═════ EXTRAIT ═════

Documenter le monde

18 juin 2013.

Édito par Christian Rolland

 

Tout était déjà dans le poème de Baudelaire. Le titre, Étonnants Voyageurs, les "nobles histoires" et cette annonce du cinéma à naître : "Faites (...) passer sur nos esprits, tendus comme une toile, vos souvenirs avec leurs cadres d’horizon". Baudelaire avait créé l’écran, restait à l’animer.
1990 : quatre films, 1996 : cinquante productions, des inédits. Les critères de sélection ? Le plaisir du récit. Et, comme pour les livres, le souci d’images qui documenteront le monde. S’il fallait jouer avec le principe de Georges Perec, voici quelques morceaux choisis.

═════ LES DONNÉES ═════

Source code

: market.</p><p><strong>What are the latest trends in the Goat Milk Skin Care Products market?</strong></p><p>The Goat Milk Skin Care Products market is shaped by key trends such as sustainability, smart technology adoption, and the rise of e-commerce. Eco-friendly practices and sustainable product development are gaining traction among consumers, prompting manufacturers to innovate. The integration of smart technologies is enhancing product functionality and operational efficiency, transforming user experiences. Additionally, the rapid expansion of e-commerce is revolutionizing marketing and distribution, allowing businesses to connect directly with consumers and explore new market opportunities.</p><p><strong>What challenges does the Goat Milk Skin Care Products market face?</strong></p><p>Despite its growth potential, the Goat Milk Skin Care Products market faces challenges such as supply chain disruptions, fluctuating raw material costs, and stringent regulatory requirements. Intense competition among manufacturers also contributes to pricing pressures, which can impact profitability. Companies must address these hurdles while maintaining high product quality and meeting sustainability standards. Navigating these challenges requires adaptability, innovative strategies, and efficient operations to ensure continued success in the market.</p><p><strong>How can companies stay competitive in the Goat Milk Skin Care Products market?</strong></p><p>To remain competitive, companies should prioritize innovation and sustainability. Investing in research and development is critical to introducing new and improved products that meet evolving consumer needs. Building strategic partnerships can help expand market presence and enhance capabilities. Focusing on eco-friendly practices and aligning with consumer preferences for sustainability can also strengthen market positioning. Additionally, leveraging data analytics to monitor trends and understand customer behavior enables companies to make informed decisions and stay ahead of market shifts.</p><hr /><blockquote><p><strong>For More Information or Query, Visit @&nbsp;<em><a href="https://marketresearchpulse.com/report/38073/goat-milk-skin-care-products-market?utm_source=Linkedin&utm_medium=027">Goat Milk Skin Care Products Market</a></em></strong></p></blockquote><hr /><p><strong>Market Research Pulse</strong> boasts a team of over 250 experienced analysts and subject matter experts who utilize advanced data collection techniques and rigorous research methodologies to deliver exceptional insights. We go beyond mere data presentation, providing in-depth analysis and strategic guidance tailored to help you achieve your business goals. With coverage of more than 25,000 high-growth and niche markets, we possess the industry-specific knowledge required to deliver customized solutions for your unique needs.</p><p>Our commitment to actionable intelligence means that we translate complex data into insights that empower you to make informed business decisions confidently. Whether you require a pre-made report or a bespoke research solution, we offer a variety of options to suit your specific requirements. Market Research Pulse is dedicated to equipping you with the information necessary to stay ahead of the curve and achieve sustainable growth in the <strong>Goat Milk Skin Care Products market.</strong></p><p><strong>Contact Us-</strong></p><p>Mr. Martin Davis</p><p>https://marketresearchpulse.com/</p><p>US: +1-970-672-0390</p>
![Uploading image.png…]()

═════

> CONSIGNE
Poursuivez l'éditorial « Documenter le monde » après sa dernière phrase, en gardant le même ton.

> RÉPONSE
Je me souviens, pu public réclamant une deuxième projection du portrait de Nicolas Bouvier, par Patrice Plattner, et du Fleuve gelé d’Olivier Follmi. Je me souviens des mille personnes acclamant Thor Heyerdal et son Kon-Tiki. De l’ovation faite à Tim Severin pour Le voyage de Brendan. De lycéens chahuteurs très vite envoûtés par le film de Frédéric Fougea, Il danse avec ses cormorans. De La mémoire des Terres de Michel Viotte, dans laquelle le public reçut l’écho intime de la sienne. Et puis, je me souviens, d’avoir arraché de "l’ennui des prisons", celles d’un laboratoire et de la censure serbe, le long métrage inédit d’Aleksandar Petrovic, Migrations. Une salle enflammée promettait de se battre pour que le film vive. Quelques mois plus tard, Aleksandar mourrait. Puisse-t-il au-delà de son "cadre d’horizon" avoir de nouveau rencontré des tziganes heureux.
Etonnants Voyageurs, festival du livre et du documentaire. Parce que les films n’ont bien souvent qu’une vie. Sur petit écran. Ici, les réalisateurs rencontrent des auteurs. Rêvent ensemble une histoire. Qu’un public curieux, exigeant, verra "passer sur son esprit tendu comme une toile" l’année d’après. Cinéastes, dites, qu’avez-vous vu ?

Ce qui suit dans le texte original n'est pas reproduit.